9 The temperature of a freezer is \(- 20 ^ { \circ } \mathrm { C }\). A container of a liquid is placed in the freezer. The rate at which the temperature, \(\theta ^ { \circ } \mathrm { C }\), of a liquid decreases is proportional to the difference in temperature between the liquid and its surroundings. The situation is modelled by the differential equation $$\frac { \mathrm { d } \theta } { \mathrm {~d} t } = - k ( \theta + 20 ) ,$$ where time \(t\) is in minutes and \(k\) is a positive constant.

1. Express \(\theta\) in terms of \(t , k\) and an arbitrary constant. Initially the temperature of the liquid in the container is \(40 ^ { \circ } \mathrm { C }\) and, at this instant, the liquid is cooling at a rate of \(3 ^ { \circ } \mathrm { C }\) per minute. The liquid freezes at \(0 ^ { \circ } \mathrm { C }\).

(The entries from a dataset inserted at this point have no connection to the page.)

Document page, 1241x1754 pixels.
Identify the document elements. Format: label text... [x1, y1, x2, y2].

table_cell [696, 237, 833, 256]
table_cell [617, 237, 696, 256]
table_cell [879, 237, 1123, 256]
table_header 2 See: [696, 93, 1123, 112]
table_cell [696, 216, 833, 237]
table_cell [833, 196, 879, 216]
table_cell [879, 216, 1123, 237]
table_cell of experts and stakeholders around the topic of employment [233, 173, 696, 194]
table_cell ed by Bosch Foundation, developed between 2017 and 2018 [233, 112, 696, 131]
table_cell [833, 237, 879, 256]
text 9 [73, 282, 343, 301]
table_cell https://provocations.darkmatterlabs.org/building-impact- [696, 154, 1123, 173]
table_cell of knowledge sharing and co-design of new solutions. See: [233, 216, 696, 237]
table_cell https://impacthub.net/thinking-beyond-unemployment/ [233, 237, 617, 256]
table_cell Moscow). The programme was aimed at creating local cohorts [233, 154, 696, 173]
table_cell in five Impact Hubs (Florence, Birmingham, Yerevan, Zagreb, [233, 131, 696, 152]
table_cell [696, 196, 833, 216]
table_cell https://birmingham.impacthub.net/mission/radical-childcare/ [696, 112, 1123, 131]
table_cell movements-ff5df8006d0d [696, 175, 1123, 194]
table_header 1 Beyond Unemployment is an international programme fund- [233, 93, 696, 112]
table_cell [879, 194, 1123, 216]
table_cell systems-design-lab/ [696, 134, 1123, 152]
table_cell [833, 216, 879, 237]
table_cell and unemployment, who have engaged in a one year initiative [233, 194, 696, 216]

2. Find the value of \(k\) and find also the time it takes (to the nearest minute) for the liquid to freeze. The procedure is repeated on another occasion with a different liquid. The initial temperature of this liquid is \(90 ^ { \circ } \mathrm { C }\). After 19 minutes its temperature is \(0 ^ { \circ } \mathrm { C }\).
3. Without any further calculation, explain what you can deduce about the value of \(k\) in this case.